Point diversity (Alpha) = within community diversity
Between community diversity (Beta)
Total diversity (Gamma) = Area, region or globe

Hypotheses

1. Between community (beta) diversity was a major trigger of global diversity:

Cambrian Radiation is due to increase in taxonomic differences among communities.

Correlation between changes in beta diversity and changes in gamma diversity. Beta diversity is an almost perfect predictor of global diversity, suggesting that increasing differences in the taxonomic composition of fossil assemblages were a major driver of the Cambrian diversity increase.
Kiessling and Na (unpublished)

2. Abrupt changes in ocean chemistry spurred diversification and facilitated the onset of biomineralization

 

Proportional abundance (based on reef builders) of aragonitic invertebrate fossils through the Phanerozoic eon.
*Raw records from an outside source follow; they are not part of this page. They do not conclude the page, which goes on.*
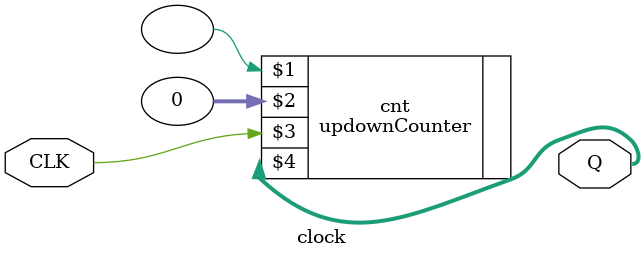
<source format=v>
module clock(CLK, Q);
input CLK;
output [3:0] Q;

updownCounter cnt(, 0, CLK, Q);
endmodule
</source>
Reef builders do seem to respond to changes in oceanic state at very long timescales.
Kiessling et al. (2008)

3. The Cambrian radiation was driven by nutrients and oxygen

The role of nutrients and oxygen may have been more important for the energetic components of the cambrian "explosion" than for the diversification. But although it is unlikely that origination is positively influenced by nutrients, diversification may well be, because extinction risk is reduced in nutrient-rich environments.

References

Foote, M. 1997. The evolution of morphological diversity. Annual Review of Ecology and Systematics 28:129-152.
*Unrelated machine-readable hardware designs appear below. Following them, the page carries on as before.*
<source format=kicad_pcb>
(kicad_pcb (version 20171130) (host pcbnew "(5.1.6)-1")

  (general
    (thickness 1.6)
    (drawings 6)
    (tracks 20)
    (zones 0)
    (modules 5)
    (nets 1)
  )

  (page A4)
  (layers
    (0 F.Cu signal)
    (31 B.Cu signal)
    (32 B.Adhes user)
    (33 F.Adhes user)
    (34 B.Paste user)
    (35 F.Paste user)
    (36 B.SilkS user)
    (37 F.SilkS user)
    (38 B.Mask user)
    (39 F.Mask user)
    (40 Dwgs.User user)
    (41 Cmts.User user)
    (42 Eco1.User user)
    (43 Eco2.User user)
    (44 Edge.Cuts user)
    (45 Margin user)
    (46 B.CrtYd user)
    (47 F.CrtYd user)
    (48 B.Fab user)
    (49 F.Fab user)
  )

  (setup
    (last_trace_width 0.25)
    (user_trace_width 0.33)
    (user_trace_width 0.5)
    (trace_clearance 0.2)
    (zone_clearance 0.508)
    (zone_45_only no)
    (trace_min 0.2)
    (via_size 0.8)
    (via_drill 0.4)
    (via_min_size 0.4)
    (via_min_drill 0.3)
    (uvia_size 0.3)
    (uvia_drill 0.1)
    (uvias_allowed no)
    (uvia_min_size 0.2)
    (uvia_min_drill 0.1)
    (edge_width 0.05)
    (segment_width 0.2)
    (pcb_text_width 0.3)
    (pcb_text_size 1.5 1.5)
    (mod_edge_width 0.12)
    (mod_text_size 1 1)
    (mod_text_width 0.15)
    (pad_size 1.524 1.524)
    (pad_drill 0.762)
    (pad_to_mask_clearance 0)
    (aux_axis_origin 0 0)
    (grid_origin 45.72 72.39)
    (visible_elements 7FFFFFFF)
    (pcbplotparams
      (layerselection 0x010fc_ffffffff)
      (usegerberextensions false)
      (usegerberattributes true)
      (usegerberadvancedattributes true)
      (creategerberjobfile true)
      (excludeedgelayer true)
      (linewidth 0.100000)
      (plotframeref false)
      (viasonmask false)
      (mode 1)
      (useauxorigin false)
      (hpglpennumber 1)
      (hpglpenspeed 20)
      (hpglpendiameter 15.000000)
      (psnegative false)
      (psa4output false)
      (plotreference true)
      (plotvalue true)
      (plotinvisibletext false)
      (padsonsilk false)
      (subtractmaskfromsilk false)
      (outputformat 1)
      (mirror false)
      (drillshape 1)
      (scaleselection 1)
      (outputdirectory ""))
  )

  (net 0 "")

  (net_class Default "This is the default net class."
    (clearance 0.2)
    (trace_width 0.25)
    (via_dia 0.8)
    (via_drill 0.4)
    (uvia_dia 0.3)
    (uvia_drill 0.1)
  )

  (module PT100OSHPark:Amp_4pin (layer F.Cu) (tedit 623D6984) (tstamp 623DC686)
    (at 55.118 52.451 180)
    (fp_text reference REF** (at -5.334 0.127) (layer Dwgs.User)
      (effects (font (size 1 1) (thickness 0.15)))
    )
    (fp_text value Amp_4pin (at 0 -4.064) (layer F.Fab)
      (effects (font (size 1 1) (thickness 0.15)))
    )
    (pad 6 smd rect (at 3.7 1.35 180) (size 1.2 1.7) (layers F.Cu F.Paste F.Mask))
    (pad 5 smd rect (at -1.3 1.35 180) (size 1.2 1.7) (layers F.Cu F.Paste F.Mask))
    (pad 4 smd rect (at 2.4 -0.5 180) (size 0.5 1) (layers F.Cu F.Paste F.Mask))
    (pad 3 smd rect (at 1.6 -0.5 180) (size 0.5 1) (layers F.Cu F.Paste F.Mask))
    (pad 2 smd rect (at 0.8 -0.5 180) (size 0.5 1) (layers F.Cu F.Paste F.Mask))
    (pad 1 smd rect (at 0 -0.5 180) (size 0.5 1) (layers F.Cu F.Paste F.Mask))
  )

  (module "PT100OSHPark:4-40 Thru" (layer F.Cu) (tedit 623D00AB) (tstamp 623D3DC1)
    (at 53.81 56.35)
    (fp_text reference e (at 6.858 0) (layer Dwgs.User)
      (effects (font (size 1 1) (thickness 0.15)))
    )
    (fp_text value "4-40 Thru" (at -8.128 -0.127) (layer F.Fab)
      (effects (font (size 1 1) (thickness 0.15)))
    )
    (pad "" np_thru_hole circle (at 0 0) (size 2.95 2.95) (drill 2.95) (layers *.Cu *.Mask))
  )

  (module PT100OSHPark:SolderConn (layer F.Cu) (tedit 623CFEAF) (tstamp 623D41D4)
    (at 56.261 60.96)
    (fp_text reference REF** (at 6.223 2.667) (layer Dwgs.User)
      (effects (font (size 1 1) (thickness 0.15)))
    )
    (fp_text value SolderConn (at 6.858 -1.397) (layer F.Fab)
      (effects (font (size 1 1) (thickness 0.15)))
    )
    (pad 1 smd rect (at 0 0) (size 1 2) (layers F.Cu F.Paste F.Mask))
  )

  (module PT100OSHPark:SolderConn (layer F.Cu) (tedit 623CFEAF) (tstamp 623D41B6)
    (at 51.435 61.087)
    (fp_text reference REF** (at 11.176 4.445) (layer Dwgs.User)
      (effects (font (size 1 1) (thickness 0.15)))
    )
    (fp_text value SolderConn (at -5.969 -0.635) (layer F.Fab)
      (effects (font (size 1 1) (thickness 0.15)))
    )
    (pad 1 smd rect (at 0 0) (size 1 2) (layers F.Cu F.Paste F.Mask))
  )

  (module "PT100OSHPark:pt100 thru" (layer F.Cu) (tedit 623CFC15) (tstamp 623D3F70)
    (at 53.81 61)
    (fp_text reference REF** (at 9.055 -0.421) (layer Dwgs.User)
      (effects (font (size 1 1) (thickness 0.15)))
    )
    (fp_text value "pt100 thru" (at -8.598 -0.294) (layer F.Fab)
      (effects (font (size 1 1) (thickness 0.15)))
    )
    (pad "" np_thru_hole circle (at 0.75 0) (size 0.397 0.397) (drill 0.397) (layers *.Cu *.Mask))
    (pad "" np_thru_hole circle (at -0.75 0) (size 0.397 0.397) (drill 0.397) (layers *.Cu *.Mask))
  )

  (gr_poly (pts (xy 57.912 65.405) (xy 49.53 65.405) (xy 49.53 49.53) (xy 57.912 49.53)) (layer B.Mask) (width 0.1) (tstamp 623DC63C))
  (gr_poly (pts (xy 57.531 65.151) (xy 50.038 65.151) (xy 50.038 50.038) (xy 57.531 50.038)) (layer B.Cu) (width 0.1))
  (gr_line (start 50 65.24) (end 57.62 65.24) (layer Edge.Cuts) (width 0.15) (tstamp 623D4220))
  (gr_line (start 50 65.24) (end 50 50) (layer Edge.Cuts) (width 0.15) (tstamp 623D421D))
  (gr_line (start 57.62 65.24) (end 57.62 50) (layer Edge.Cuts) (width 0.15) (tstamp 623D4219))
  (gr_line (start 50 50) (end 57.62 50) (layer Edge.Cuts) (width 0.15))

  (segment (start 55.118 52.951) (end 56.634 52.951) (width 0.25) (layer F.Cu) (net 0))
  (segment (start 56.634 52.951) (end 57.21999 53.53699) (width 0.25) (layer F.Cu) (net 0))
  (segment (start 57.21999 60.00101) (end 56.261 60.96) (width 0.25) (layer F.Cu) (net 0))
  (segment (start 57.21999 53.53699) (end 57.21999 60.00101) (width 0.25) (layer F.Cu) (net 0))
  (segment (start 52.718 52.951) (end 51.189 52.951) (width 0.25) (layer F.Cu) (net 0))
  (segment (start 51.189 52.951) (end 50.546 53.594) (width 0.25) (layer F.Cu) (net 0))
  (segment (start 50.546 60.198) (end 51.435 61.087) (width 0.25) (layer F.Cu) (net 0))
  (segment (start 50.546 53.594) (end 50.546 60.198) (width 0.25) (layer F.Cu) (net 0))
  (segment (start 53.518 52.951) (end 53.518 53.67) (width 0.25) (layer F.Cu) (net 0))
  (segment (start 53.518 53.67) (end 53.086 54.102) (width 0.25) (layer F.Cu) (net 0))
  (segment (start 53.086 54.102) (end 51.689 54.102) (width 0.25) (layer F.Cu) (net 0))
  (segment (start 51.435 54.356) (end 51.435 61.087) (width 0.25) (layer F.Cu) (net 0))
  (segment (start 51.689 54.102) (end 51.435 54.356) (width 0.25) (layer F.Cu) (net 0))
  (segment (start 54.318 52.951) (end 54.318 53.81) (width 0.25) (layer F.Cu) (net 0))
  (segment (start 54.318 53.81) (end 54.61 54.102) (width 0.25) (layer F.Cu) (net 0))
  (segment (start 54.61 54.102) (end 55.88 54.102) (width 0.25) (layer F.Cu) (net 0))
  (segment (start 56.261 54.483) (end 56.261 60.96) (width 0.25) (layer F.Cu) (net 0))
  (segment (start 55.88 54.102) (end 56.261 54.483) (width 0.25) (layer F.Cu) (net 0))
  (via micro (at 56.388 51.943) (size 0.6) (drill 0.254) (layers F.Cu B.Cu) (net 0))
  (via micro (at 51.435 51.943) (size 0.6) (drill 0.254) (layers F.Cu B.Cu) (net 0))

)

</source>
Kiessling, W., M. Aberhan, and L. Villier. 2008. Phanerozoic trends in skeletal mineralogy driven by mass extinctions. Nature Geoscience 1:527-530.

Sepkoski, J. J., Jr. 1993. Ten years in the library: new data confirm paleontological patterns. Paleobiology 19:43-51.

Sepkoski, J. J., Jr. 2002. A compendium of fossil marine animal genera. Bulletins of American Paleontology 363:1-563.